Stand with your back against the wall. Make sure that you are standing up straight and your shoulders are not drooping. Hold your elbow at a 90-degree angle. Cross your arm across your abdomen so that your thumb is upright and your palm flat on your stomach. Keep your elbow bent as you rotate your arm and forearm away from the abdomen. Continue rotating your arms until your backs are flat against the wall. Hold this position for 5 seconds, then rotate your arms back to the start position. Repeat this exercise 10 times each.
You will need two dumbbells for this exercise. Stand upright with your hands at your sides with your thumbs pointing down. While keeping your elbows straight, extend your arms outward to a 45-degree angle. Then, come back into the starting position. By doing three sets of 20 repetitions every day, this exercise will strengthen the rotator cuff muscles and tendons. This will also help stabilize the shoulders and restore mobility.
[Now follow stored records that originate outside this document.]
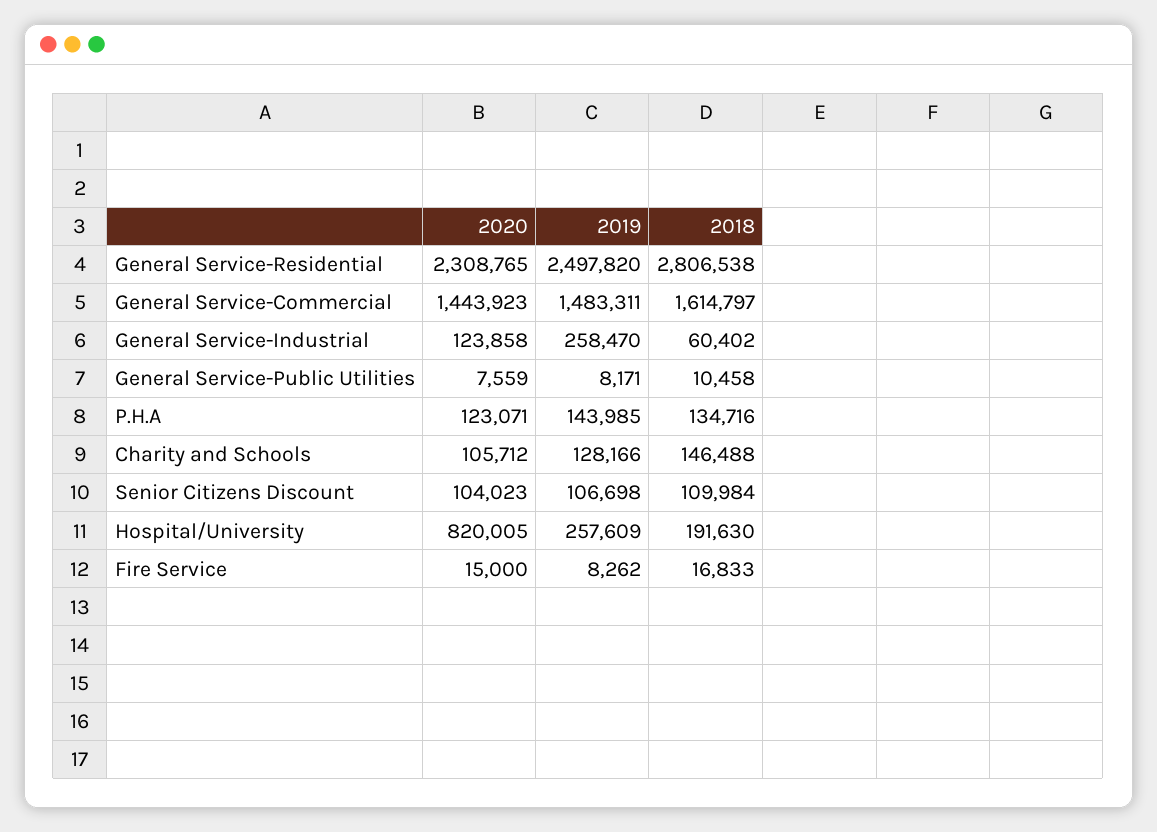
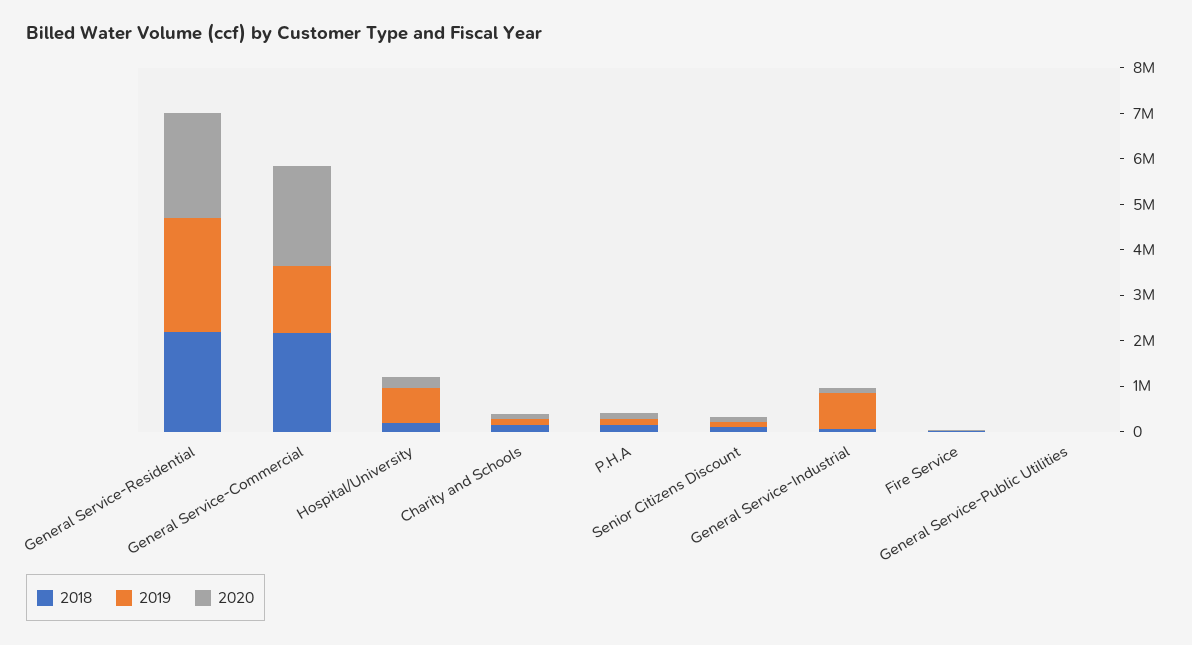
  {
    "2020": {
      "General Service-Residential": 2308765,
-     "General Service-Commercial": 1443923,
+     "General Service-Commercial": 2200000,
      "General Service-Industrial": 123858,
      "General Service-Public Utilities": 7559,
      "P.H.A": 123071,
      "Charity and Schools": 105712,
      "Senior Citizens Discount": 104023,
-     "Hospital/University": 820005,
+     "Hospital/University": 200000,
      "Fire Service": 15000
    },
    "2019": {
      "General Service-Residential": 2497820,
      "General Service-Commercial": 1483311,
-     "General Service-Industrial": 258470,
+     "General Service-Industrial": 800000,
      "General Service-Public Utilities": 8171,
      "P.H.A": 143985,
      "Charity and Schools": 128166,
      "Senior Citizens Discount": 106698,
-     "Hospital/University": 257609,
+     "Hospital/University": 800000,
      "Fire Service": 8262
    },
    "2018": {
-     "General Service-Residential": 2806538,
+     "General Service-Residential": 2200000,
-     "General Service-Commercial": 1614797,
+     "General Service-Commercial": 2200000,
      "General Service-Industrial": 60402,
      "General Service-Public Utilities": 10458,
      "P.H.A": 134716,
      "Charity and Schools": 146488,
      "Senior Citizens Discount": 109984,
      "Hospital/University": 191630,
      "Fire Service": 16833
    }
  }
While standing upright, place your palm as far down your back as you can. Hold on to your elbow with your other hand and take it behind your head. Continue this until you feel the stretch in your shoulder blades. Stretch the tendons and joints in the shoulder two to three times a day for five seconds and then relax. This will help you regain range of motion and ease pain.
Facedown on the floor with your arms on your sides at shoulder level, elbows bent at a 90-degree angle. Make sure your arms are at shoulder level. Raise them off the floor as high as you can, squeezing your shoulder blades together. During this exercise, avoid shrugging your shoulders while relaxing your neck. You should feel the lower muscles between your scapula contracting. Squeeze each shoulder blade for five seconds and relax. Do one set of 20 repetitions three times a day. This can strengthen the muscles in the shoulders and prevent further damage.
Having knowledge of shoulder exercises is helpful when a person experiences an acute shoulder injury. Along with enough rest, these exercises can help promote healing of the injured shoulder.
If you are experiencing pain in your shoulder, we can help. Book a consultation with us now at N8 Family Chiropractic.